June 8th, 2003
Many religious people like to say they know things: "I know this is true, I know that so and so did such and such and I know that god has this in mind for me after I die." All of which is fine and dandy I guess. But you know, I've been wandering about this planet for almost fifty years now and for the life of me I can't figure out how people manage to know so much when I've come to the conclusion that I know so little. I must be slow getting to the party or something - maybe that's why I don't look like I'm almost fifty.
The less I claim to know, the happier I seem to be.
A lot of people my age spend a lot of money trying to look younger than they are. I'm getting off pretty cheap in all of this because all I do is keep having fun and following my heart. And more specifically perhaps, I don't keep claiming to know what's true, but rather allowing my truth to evolve from day to day. Just five years ago I was wearing cowboy boots with skin-tight jeans and even tighter underwear and listening almost exclusively to country western music. And all of that with hair that reached down to the small of my back.
Today, the long hair and the underwear are gone as are the tight jeans and the cowboy boots. And country music has all but been replaced by a kaleidoscope of music that includes hip hop, trance and the ever-present sounds of a young Spanish singer named Alejandro Sanz. I'm OK with the idea that just because something worked for me in the past, doesn't mean I have to hold onto it forever.
The only exception to that however, would seem to be the people I love and am loved by. There's a permanence in loving relationships that buffers the constant changes. But you know, even those relationships seem to benefit from allowing them to change and grow. As I sat on the beach this morning with my daughter Aurelia, her husband Trent and my little year-old grandson Tristan, I felt the safety and sureness of their love while being aware of how much each of them has changed in the past year.
I looked around me and realized too, how the sands had changed the shape of the beach we were sitting on. Rock formations at the water's edge that I've climbed over hundreds of times were all but buried in sands that hadn't been there a week ago. Even with her constant, timeless and predictable lapping at the shore, my beloved Pacifica had somehow managed to rearrange the setting.

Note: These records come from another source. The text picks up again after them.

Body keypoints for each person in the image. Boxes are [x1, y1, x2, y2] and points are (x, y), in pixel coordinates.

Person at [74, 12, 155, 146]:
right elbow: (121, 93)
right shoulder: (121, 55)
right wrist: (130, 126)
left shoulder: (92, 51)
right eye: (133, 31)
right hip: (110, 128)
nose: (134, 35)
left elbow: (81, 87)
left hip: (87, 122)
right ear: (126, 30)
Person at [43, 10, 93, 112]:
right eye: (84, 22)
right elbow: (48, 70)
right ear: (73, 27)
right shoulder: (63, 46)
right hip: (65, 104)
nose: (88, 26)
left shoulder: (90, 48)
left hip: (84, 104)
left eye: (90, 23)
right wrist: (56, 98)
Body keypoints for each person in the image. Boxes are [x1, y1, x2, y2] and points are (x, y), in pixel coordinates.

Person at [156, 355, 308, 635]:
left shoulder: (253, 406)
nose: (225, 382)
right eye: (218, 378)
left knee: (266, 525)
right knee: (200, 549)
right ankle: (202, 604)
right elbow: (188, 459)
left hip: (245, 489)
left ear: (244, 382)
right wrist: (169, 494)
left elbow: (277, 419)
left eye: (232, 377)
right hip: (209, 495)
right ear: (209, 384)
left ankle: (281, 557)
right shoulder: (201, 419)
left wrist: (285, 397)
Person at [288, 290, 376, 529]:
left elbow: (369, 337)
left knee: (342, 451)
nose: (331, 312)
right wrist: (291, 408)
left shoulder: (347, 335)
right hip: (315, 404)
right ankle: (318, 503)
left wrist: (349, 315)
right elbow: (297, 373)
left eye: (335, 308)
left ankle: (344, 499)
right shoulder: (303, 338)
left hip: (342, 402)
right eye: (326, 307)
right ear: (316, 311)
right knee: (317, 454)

Twenty years ago I sat at the same water's edge with Auri - a smiling, snuggling wonder of a child who dug her hands into the sand, waved them in the air and then finally stuck them in her mouth. I watched with quiet amusement as my grandson did the same thing today and realized that no matter how much things change, kids will probably always need to examine the world around them as much with their mouths as with their hands and their eyes. For all that changes, there's a thread that runs through our lives that keeps things beautifully woven together. It's a thread that seems not to be dependant on what we believe but what we allow ourselves to experience in the moment.
For me, those moments are what keep me young and alive.
I was raised with an all-consuming preoccupation for a mythical life that supposedly waits for us after this one - a life based on countless conditions for being able to enjoy it. With so much attention being given to trying to get things right for that life, this one got lost in the fray. It was in letting go of my belief in a mythical afterlife that I began to find this one. And what a rich and interesting one it is.
Sitting on the beach and looking out towards the horizon where the water meets the sky this morning, I found myself wondering what's out there - what kind of adventures and mysteries are still waiting for me there in the unknown. But sitting on the sand beside me were my precious Aurelia and her boys. By focusing my attentions on what lies out there in the unknown, I risk losing what's here and now. And that's something I never want to do.
For all that I don't know, the one thing that I do seem to know is that staying in the moment and being OK with whatever the moment holds is what really works for me. I'm young in the sense that I'm always allowing myself to be reborn into something new. For me, the water that flows from the fountain of youth is called change and I drink it often and it quenches my thirst. I'm OK with not knowing what's out there on the horizon and beyond because there's enough going on right here on the shore to keep me plenty entertained and happy.